TO DO:
1. List the awards that the essay on The Grace of Kings says Ken Liu has won for his short fiction.
2. Write a continuation of the essay on The Grace of Kings, picking up after its final sentence.
PAGE TEXT Start Marker
[Editor’s Note: What follows is a critical essay in the traditional sense: an in-depth and spoiler-filled analysis of Ken Liu’s The Grace of Kings—focused particularly on the women in the novel. It’s thoughtful, beautiful, and important—but if you’re sensitive to spoilers, you might enjoy reading it more after you’ve completed Liu’s epic novel. If you’re looking for an (almost) spoiler-free review to help you determine whether to buy it, let me suggest Justin Landon’s review on Tor.com.]
Many months ago Joe Monti, editor of Saga Press, Simon & Schuster’s SFF imprint, sent me a copy out of the blue of Ken Liu’s The Grace of Kings for a possible quote. More precisely, and using the proper polite etiquette, he contacted my editor at Orbit who forwarded his email to me.
I knew Ken’s name, of course. He’s a multiple award winner (Hugo, Nebula, World Fantasy) for his short fiction. He has also done an important service to the sff field by translating short fiction and novels from Chinese into English, works that readers in the English-speaking market would not otherwise be able to enjoy. The Grace of Kings is Liu’s debut novel.
In this post I’m going to do something I rarely do: I’m going to reveal my thought process about how I read this novel, and because some of it will come across as critical I’m stating right up front that I loved this novel.
It is beautifully and intelligently written. It’s a great story about the process of history and politics that includes memorable characters, fantastic world-building and invention, and an adept use of structure that melds Western epic traditions with the Chinese tradition of multi-layered narratives like the Romance of the Three Kingdoms. Our field likes to talk about novels or series that “redefine” the genre or are “bold and edgy” or “innovative.” After 26 years in the field I can say that often I do not agree with that assessment because usually there were others who did the same or similar thing earlier but did not have the popularity or readability or critical visibility to be granted the imprimatur of being a genre-defining book.
The Grace of Kings is genuinely innovative as a template for modern commercial epic fantasy.
PAGE TEXT End Marker
RECORDED INFORMATION Start Marker
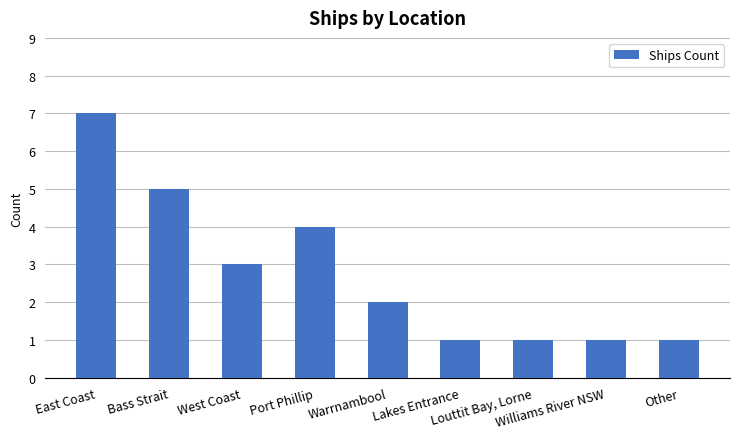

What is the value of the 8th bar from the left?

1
RECORDED INFORMATION End Marker
RESPONSES TO THE EXERCISE:
1. Hugo, Nebula, World Fantasy

2.
So I will go out on a limb and state that I believe The Grace of Kings is genuinely innovative as a template for modern commercial epic fantasy. It does its thing in a way that blends epic sensibilities, and it does so from the perspective of a creator who has grown up within multiple traditions and thus has a unique ability to weave both together in a completely organic and persuasive way. (I’m seeing this blend done very well by other writers also, of course, but that’s a topic for another post.)
[Author’s note: I read a manuscript file and thus there may have been changes to the final published copy, so if I reference things that have been altered, I apologize.]
I Start Reading
However I had no particular expectations, only hope, when I began reading and immediately got hit with a strange doubled sense of consciousness. The opening scene in which an emperor takes part in a triumphal procession as a man on a kite attempts to assassinate him is exciting and fabulous (kites recur in the story) while meanwhile in the emperor’s procession there exists a float with sexy dancing girls.
I mean. Seriously. Sexy dancing girls in a society I have as yet no reason to believe encourages or tolerates excessive public displays of sexuality.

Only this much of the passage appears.